Advertisement
Gepubliceerd op 17 May 2021 om 12h16
Door Michel Willems - Mobilitas

Fiscale update bedrijfsfiets en fietsvergoeding

De wereld rondom de bedrijfsfiets is vandaag in sterke evolutie. Bijna alle autoleasingmaatschappijen bieden specifieke formules aan. Verzekering, bijstand en onderhoud zijn inbegrepen. Wij bespreken hierna de laatste stand van zaken van de voordelige fiscaliteit van de bedrijfsfiets die door de werkgever wordt ter beschikking gesteld, al dan niet in combinatie met een bedrijfswagen.

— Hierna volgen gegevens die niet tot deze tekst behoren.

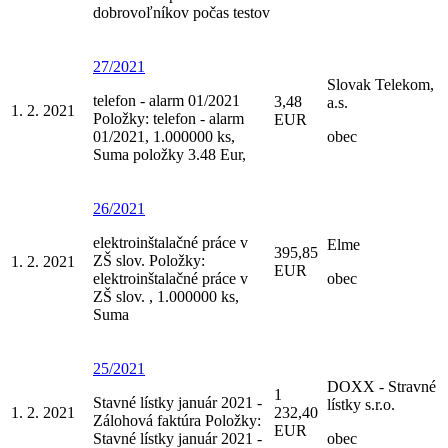
dobrovoľníkov počas testov
27/2021
Slovak Telekom,
telefon - alarm 01/2021
3,48
a.s.
1. 2. 2021
Položky: telefon - alarm
EUR
01/2021, 1.000000 ks,
obec
Suma položky 3.48 Eur,
26/2021
elektroinštalačné práce v
Elme
395,85
ZŠ slov. Položky:
1. 2. 2021
EUR
elektroinštalačné práce v
obec
ZŠ slov. , 1.000000 ks,
Suma
25/2021
DOXX - Stravné
1
Stavné lístky január 2021 -
lístky s.r.o.
1. 2. 2021
232,40
Zálohová faktúra Položky:
EUR
Stavné lístky január 2021 -
obec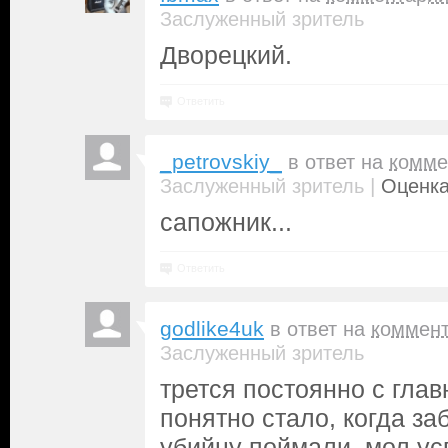
Заслуженный зритель
Дворецкий.
Ответить
_petrovskiy_
в ответ на
комме
|
Заслуженный зритель
Оценка
сапожник...
Ответить
godlike4uk
в ответ на
коммен
Заслуженный зритель
трется постоянно с гла
понятно стало, когда за
убийцу поймали, мол ус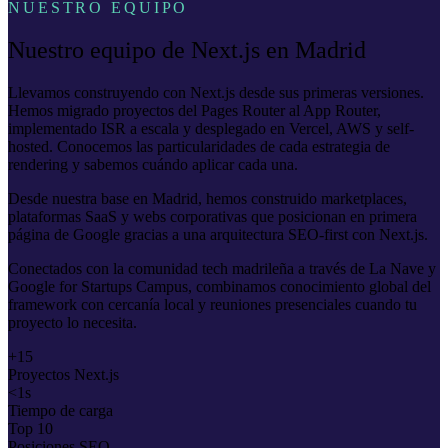
NUESTRO EQUIPO
Nuestro equipo de Next.js en Madrid
Llevamos construyendo con Next.js desde sus primeras versiones.
Hemos migrado proyectos del Pages Router al App Router,
implementado ISR a escala y desplegado en Vercel, AWS y self-
hosted. Conocemos las particularidades de cada estrategia de
rendering y sabemos cuándo aplicar cada una.
Desde nuestra base en Madrid, hemos construido marketplaces,
plataformas SaaS y webs corporativas que posicionan en primera
página de Google gracias a una arquitectura SEO-first con Next.js.
Conectados con la comunidad tech madrileña a través de La Nave y
Google for Startups Campus, combinamos conocimiento global del
framework con cercanía local y reuniones presenciales cuando tu
proyecto lo necesita.
+15
Proyectos Next.js
<1s
Tiempo de carga
Top 10
Posiciones SEO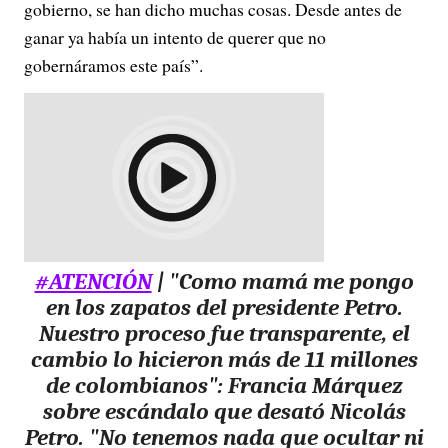
gobierno, se han dicho muchas cosas. Desde antes de
ganar ya había un intento de querer que no
gobernáramos este país”.
#ATENCIÓN
| "Como mamá me pongo
en los zapatos del presidente Petro.
Nuestro proceso fue transparente, el
cambio lo hicieron más de 11 millones
de colombianos": Francia Márquez
sobre escándalo que desató Nicolás
Petro. "No tenemos nada que ocultar ni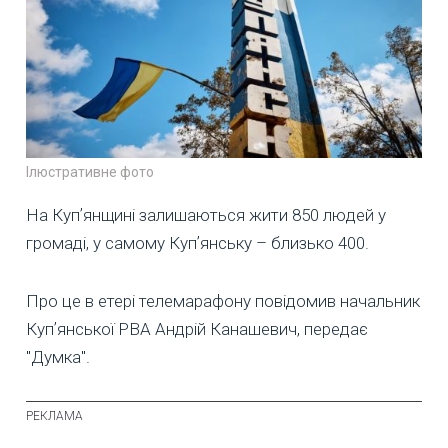
Ілюстративне фото
На Купʼянщині залишаються жити 850 людей у
громаді, у самому Купʼянську – близько 400.
Про це в етері телемарафону повідомив начальник
Купʼянської РВА Андрій Канашевич, передає
"Думка".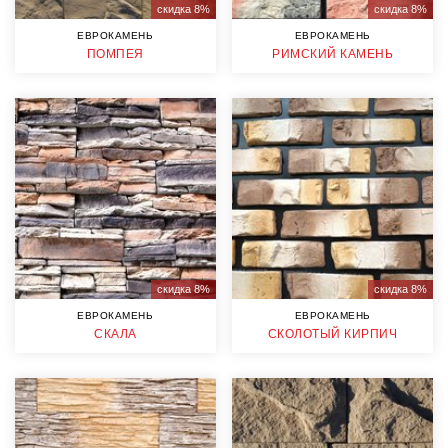
скидка 8%
скидка 8%
ЕВРОКАМЕНЬ
ЕВРОКАМЕНЬ
ПОМПЕЯ
РИМСКИЙ КАМЕНЬ
скидка 8%
скидка 8%
ЕВРОКАМЕНЬ
ЕВРОКАМЕНЬ
СКАЛА
СКОЛОТЫЙ КИРПИЧ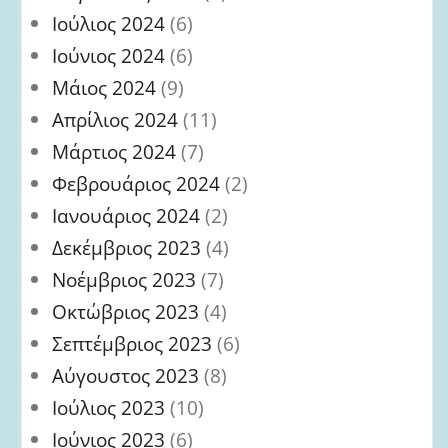
Ιούλιος 2024
(6)
Ιούνιος 2024
(6)
Μάιος 2024
(9)
Απρίλιος 2024
(11)
Μάρτιος 2024
(7)
Φεβρουάριος 2024
(2)
Ιανουάριος 2024
(2)
Δεκέμβριος 2023
(4)
Νοέμβριος 2023
(7)
Οκτώβριος 2023
(4)
Σεπτέμβριος 2023
(6)
Αύγουστος 2023
(8)
Ιούλιος 2023
(10)
Ιούνιος 2023
(6)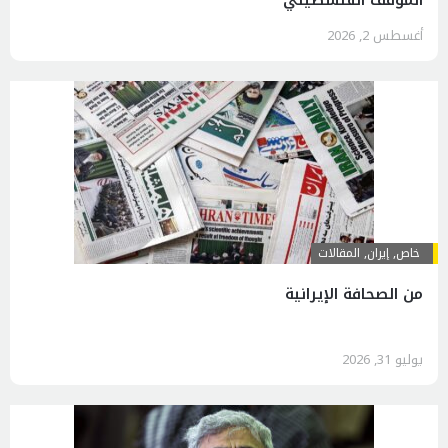
أغسطس 2, 2026
خاص
,
إيران
,
المقالات
من الصحافة الإيرانية
يوليو 31, 2026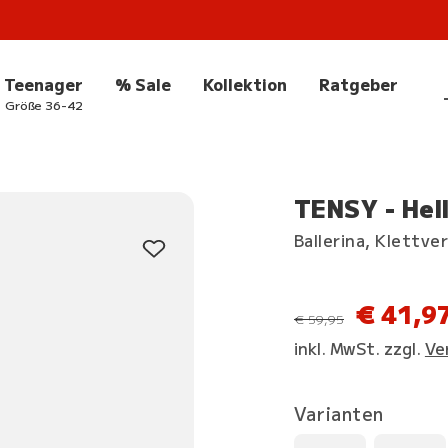
Teenager
% Sale
Kollektion
Ratgeber
Größe 36-42
TENSY - Hel
Ballerina, Klettve
€ 41,9
statt
€ 59,95
inkl. MwSt. zzgl.
Ve
Varianten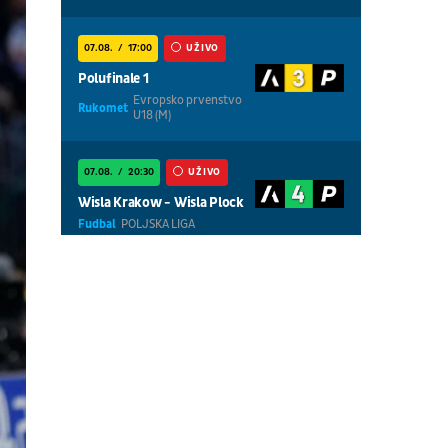
07.08.
17:00
UŽIVO
Polufinale 1
Evropsko prvenstvo
Rukomet
U18 (M)
07.08.
20:30
UŽIVO
Wisla Krakow - Wisla Plock
Fudbal
POLJSKA LIGA
07.08.
18:30
UŽIVO
Centralni teren, dan 5,
prepodnevna sesija
Tenis
WTA 1000 - Toronto
07.08.
18:30
UŽIVO
Centralni teren, dan 6,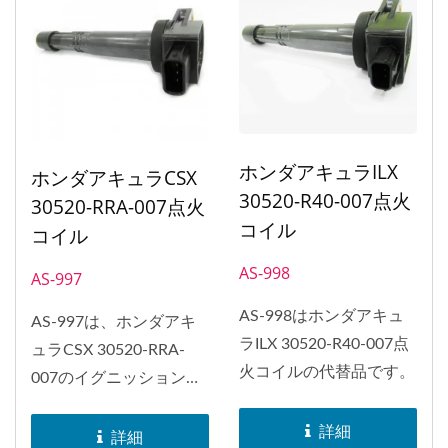
り、スパークプラグ取り
付け穴を使用して、点火
コイルを小型かつ軽量化
しています。...
ホンダアキュラILX
ホンダアキュラCSX
30520-R40-007点火
30520-RRA-007点火
コイル
コイル
AS-998
AS-997
AS-998はホンダアキュ
AS-997は、ホンダアキ
ラILX 30520-R40-007点
ュラCSX 30520-RRA-
火コイルの代替品です。
007のイグニッションコ
イルの交換に使用できま
詳細
す。...
詳細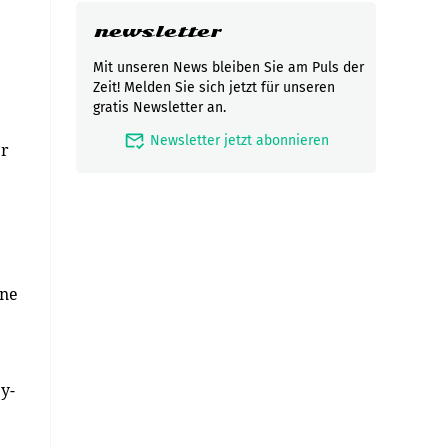
newsletter
Mit unseren News bleiben Sie am Puls der
Zeit! Melden Sie sich jetzt für unseren
gratis Newsletter an.
mark_email_read
Newsletter jetzt abonnieren
er
ene
y-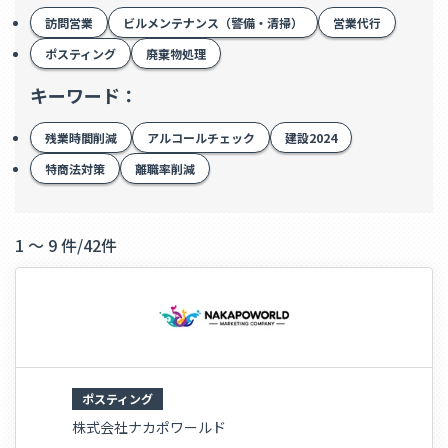
訪問営業
ビルメンテナンス（警備・清掃）
営業代行
ポスティング
廃棄物処理
キーワード：
残業時間削減
アルコールチェック
建設2024
特商法対策
離職率削減
1 ～ 9 件
/
42件
ポスティング
株式会社ナカポワールド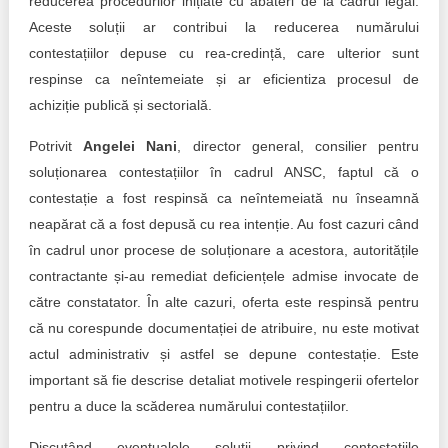
reducerea procedurilor inițiate cu abateri de la cadrul legal.
Aceste soluții ar contribui la reducerea numărului
contestațiilor depuse cu rea-credință, care ulterior sunt
respinse ca neîntemeiate și ar eficientiza procesul de
achiziție publică și sectorială.
Potrivit
Angelei Nani
, director general, consilier pentru
soluționarea contestațiilor în cadrul ANSC, faptul că o
contestație a fost respinsă ca neîntemeiată nu înseamnă
neapărat că a fost depusă cu rea intenție. Au fost cazuri când
în cadrul unor procese de soluționare a acestora, autoritățile
contractante și-au remediat deficiențele admise invocate de
către constatator. În alte cazuri, oferta este respinsă pentru
că nu corespunde documentației de atribuire, nu este motivat
actul administrativ și astfel se depune contestație. Este
important să fie descrise detaliat motivele respingerii ofertelor
pentru a duce la scăderea numărului contestațiilor.
Discutând eventualele soluții privind contestațiile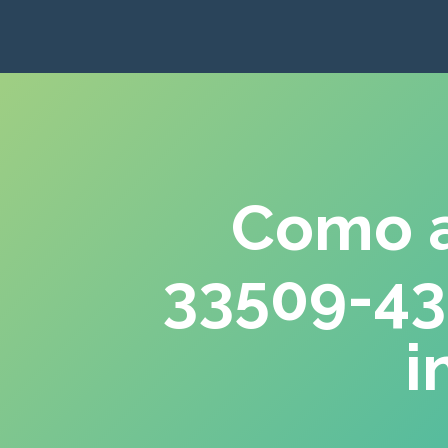
Como a
33509-43-
i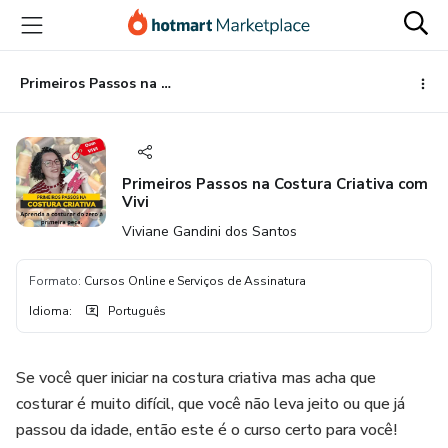
Ir
Ir
Ir
para
para
para
o
o
o
conteúdo
pagamento
rodapé
Primeiros Passos na Costura Criativa com Vivi
principal
Primeiros Passos na Costura Criativa com
Vivi
Viviane Gandini dos Santos
Formato
:
Cursos Online e Serviços de Assinatura
Idioma
:
Português
Se você quer iniciar na costura criativa mas acha que
costurar é muito difícil, que você não leva jeito ou que já
passou da idade, então este é o curso certo para você!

Voordelige regeling voor de werknemer

Bedrijfsfiets en voordeel alle aard

Ontvangt men van zijn werkgever een bedrijfsfiets in het kader van het woon-werkverkeer dan wordt in principe geen voordeel van alle aard aangerekend voor het privégebruik.

 

Let op ! Indien de bedrijfsfiets enkel privé gebruikt wordt is er wel een belastbaar voordeel aan te rekenen. Het voordeel wordt dan berekend op basis van de werkelijke waarde.

Bedrijfsfiets en RSZ

Het ter beschikkingstellen van een bedrijfsfiets in het kader van het woon-werkverkeer is in principe vrijgesteld van RSZ-bijdragen. Indien de bedrijfsfiets enkel privé gebruikt wordt is er wel een normale RSZ-bijdrage verschuldigd op het belastbaar voordeel.

 

Belastingvrije fietsvergoeding voor bedrijfsfietsen

Wie vandaag met een bedrijfsfiets naar het werk rijdt kan van zijn werkgever een belastingvrije fietsvergoeding ontvangen van maximum 0,24 euro per gereden kilometer (tarief geldig voor het jaar 2021). Men kan dus als werknemer genieten van de cumul van drie belastingvrije stelsels : geen voordeel van alle aard (1), geen RSZ (2) en een belastingvrije fietsvergoeding (3). In de praktijk mag een werkgever in 2021een belastingvrije fietsvergoeding van 1.512 euro per jaar uitkeren (210 dagen x 30 km/dag x 0,24 euro/km). Dit komt neer op 126,00 euro netto per maand.

 

Effectief en regelmatig gebruik

De werkgever mag enkel de effectief getrapte kilometers in het kader van het woon-werkverkeer belastingvrij vergoeden. De fiscus spreekt van “effectief en regelmatig gebruik”.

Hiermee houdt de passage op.